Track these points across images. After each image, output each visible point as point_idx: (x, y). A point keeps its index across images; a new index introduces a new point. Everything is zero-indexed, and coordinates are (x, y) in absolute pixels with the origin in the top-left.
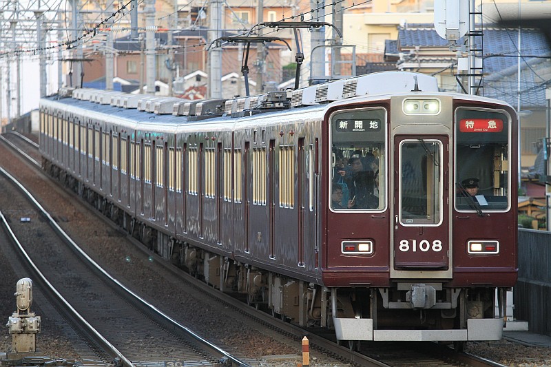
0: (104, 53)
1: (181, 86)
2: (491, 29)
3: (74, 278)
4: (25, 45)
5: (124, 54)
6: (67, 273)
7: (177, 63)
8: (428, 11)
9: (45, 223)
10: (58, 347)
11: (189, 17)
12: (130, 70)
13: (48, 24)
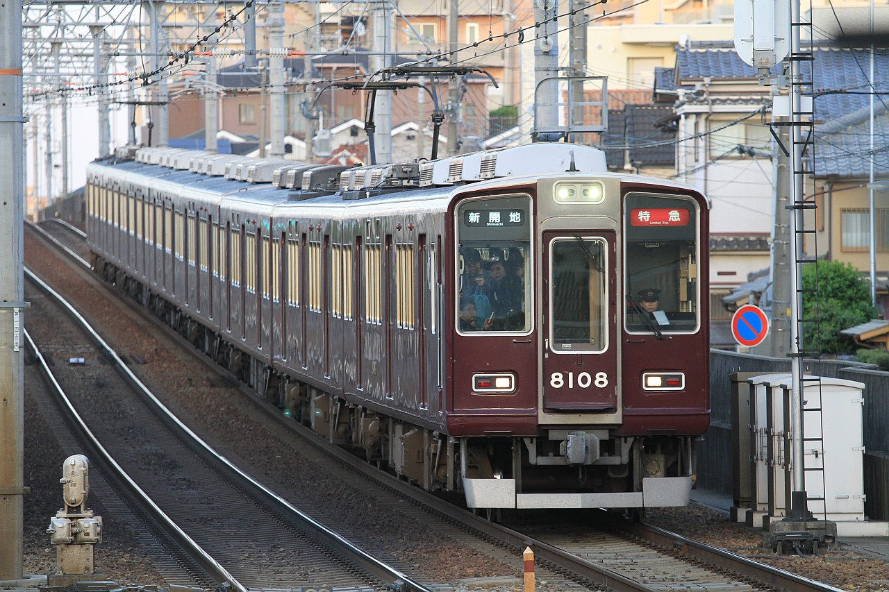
_____
All of the records above should be reproduced exactly, with the pictures left out.

### Reply to the task
Track these points across images. After each image, output each visible point as point_idx: (x, y). A point keeps its index across images; a new index introduces a new point. Everything is zero-indexed, and coordinates are (x, y) in absolute pixels with the origin in the top-left.
0: (104, 53)
1: (181, 86)
2: (491, 29)
3: (74, 278)
4: (25, 45)
5: (124, 54)
6: (67, 273)
7: (177, 63)
8: (428, 11)
9: (45, 223)
10: (58, 347)
11: (189, 17)
12: (130, 70)
13: (48, 24)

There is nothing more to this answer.